*Action item*. Of the lines below, count those containing the word "Prone". Reply with the number alone.

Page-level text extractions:

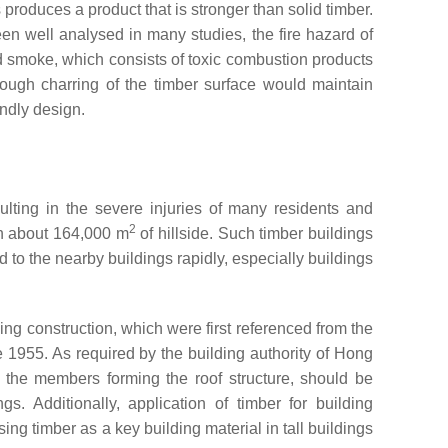
produces a product that is stronger than solid timber.
een well analysed in many studies, the fire hazard of
nd smoke, which consists of toxic combustion products
though charring of the timber surface would maintain
endly design.
lting in the severe injuries of many residents and
2
th about 164,000 m
of hillside. Such timber buildings
 to the nearby buildings rapidly, especially buildings
ng construction, which were first referenced from the
955. As required by the building authority of Hong
h the members forming the roof structure, should be
. Additionally, application of timber for building
ing timber as a key building material in tall buildings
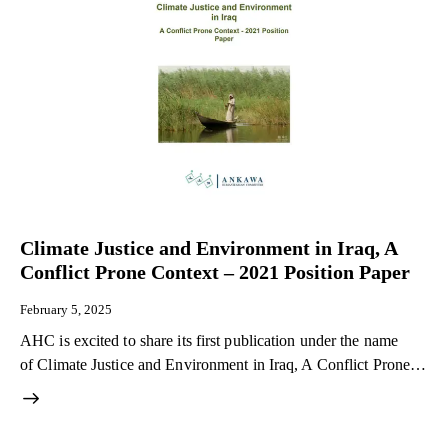
Climate Justice and Environment in Iraq, A
Conflict Prone Context – 2021 Position Paper
February 5, 2025
AHC is excited to share its first publication under the name
of Climate Justice and Environment in Iraq, A Conflict Prone…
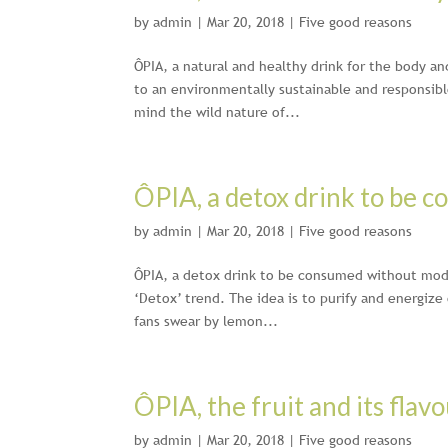
by
admin
|
Mar 20, 2018
|
Five good reasons
ÔPIA, a natural and healthy drink for the body an
to an environmentally sustainable and responsible
mind the wild nature of...
ÔPIA, a detox drink to be 
by
admin
|
Mar 20, 2018
|
Five good reasons
ÔPIA, a detox drink to be consumed without moder
‘Detox’ trend. The idea is to purify and energize
fans swear by lemon...
ÔPIA, the fruit and its flavo
by
admin
|
Mar 20, 2018
|
Five good reasons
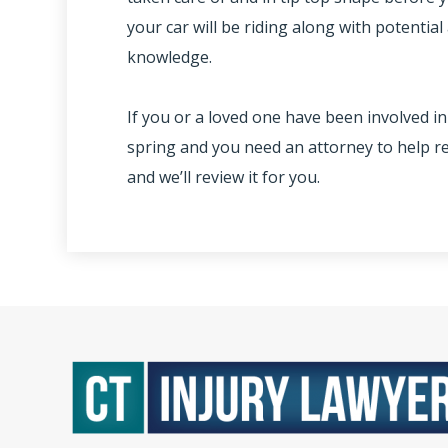
your car will be riding along with potentia
knowledge.
If you or a loved one have been involved in
spring and you need an attorney to help re
and we’ll review it for you.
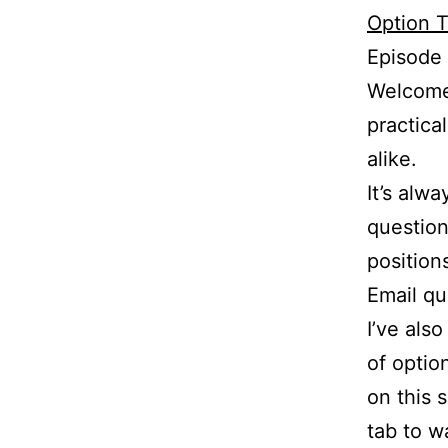
Option T
Episode
Welcome 
practica
alike.
It’s alw
question
position
Email q
I’ve als
of optio
on this 
tab to w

*Written solution*. 2